■ **About this exercise**:
Your answer should consist of the lines in the following data that contain "table".
==========
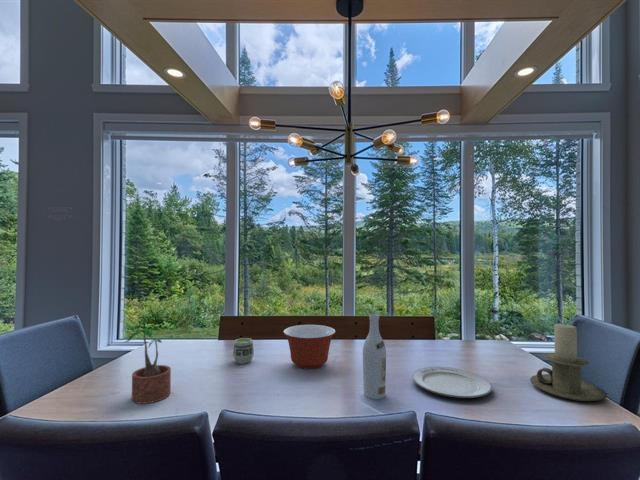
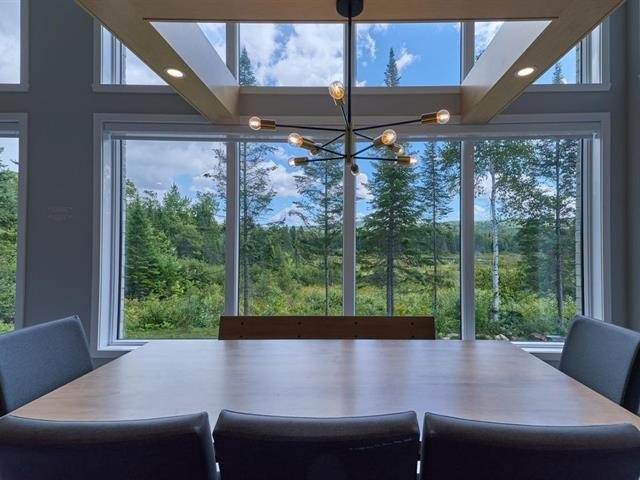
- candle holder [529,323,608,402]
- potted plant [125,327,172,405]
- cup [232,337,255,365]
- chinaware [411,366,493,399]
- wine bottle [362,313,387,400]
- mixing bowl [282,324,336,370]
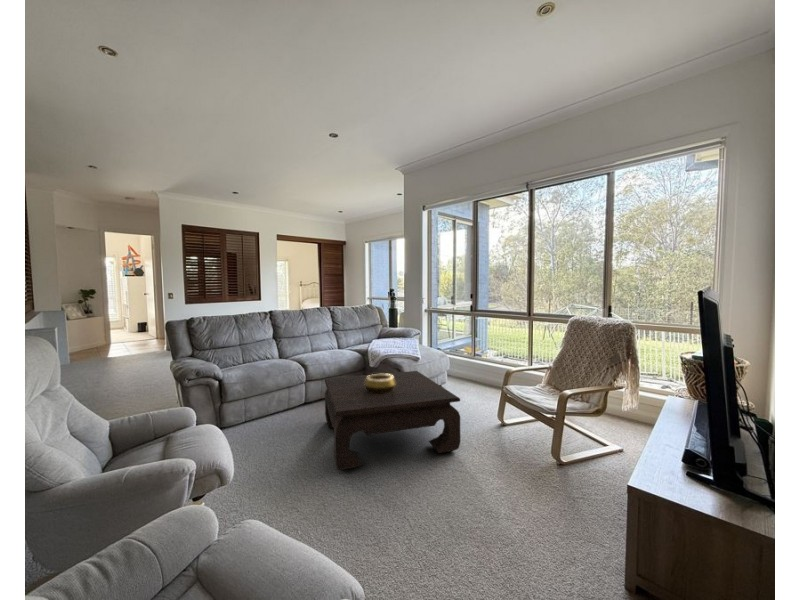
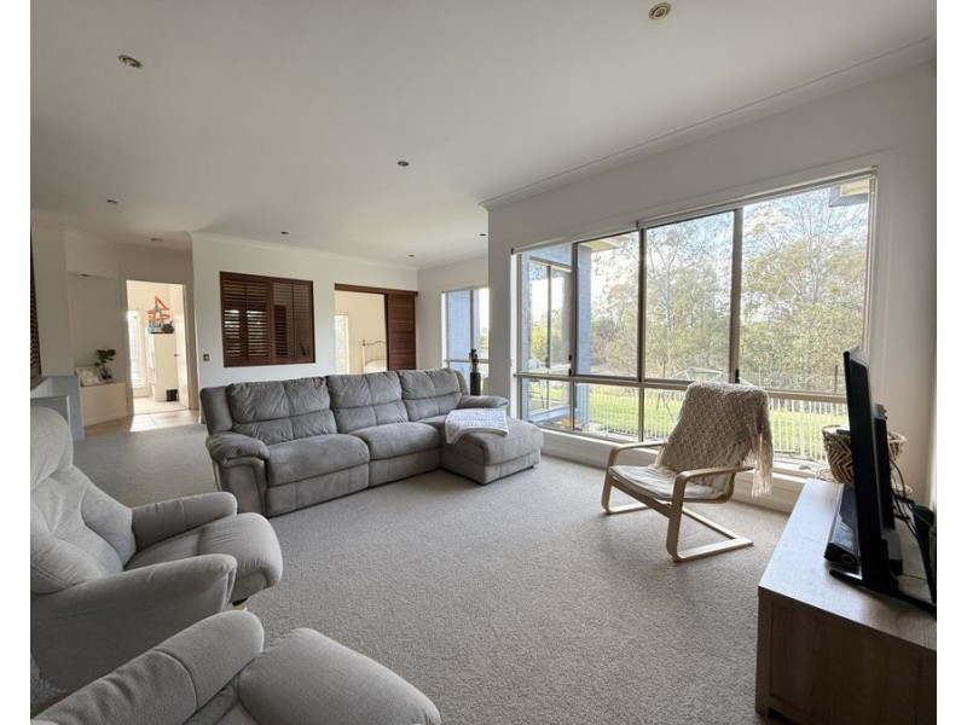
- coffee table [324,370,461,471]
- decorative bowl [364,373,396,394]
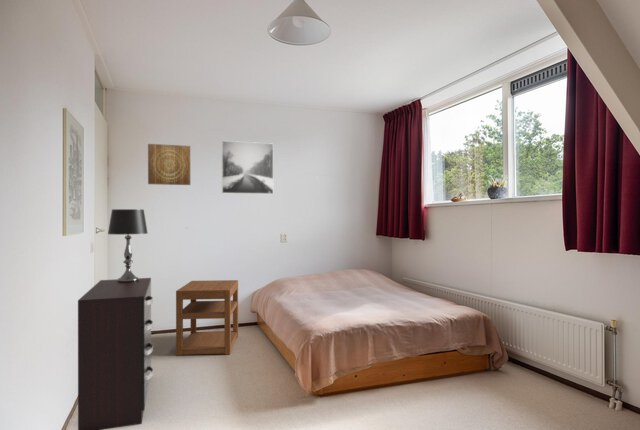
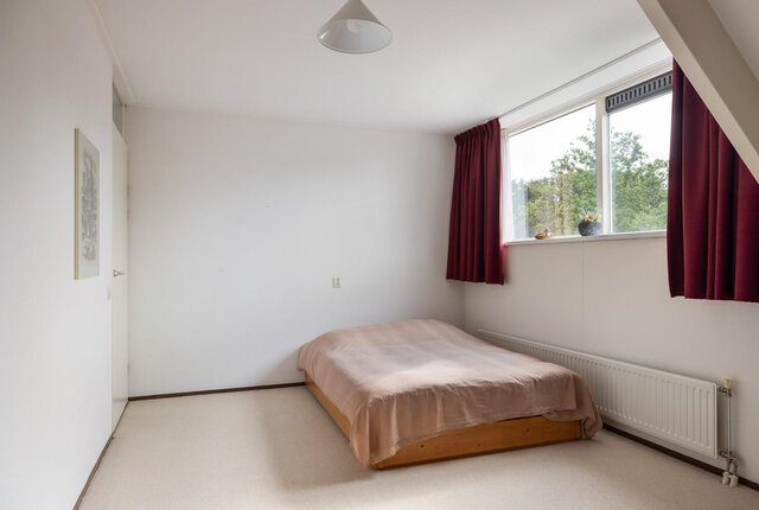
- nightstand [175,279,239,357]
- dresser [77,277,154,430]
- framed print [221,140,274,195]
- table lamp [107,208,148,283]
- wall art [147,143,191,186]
==========
■ **Task output**:
- coffee table [324,370,461,471]
- table lamp [107,208,148,283]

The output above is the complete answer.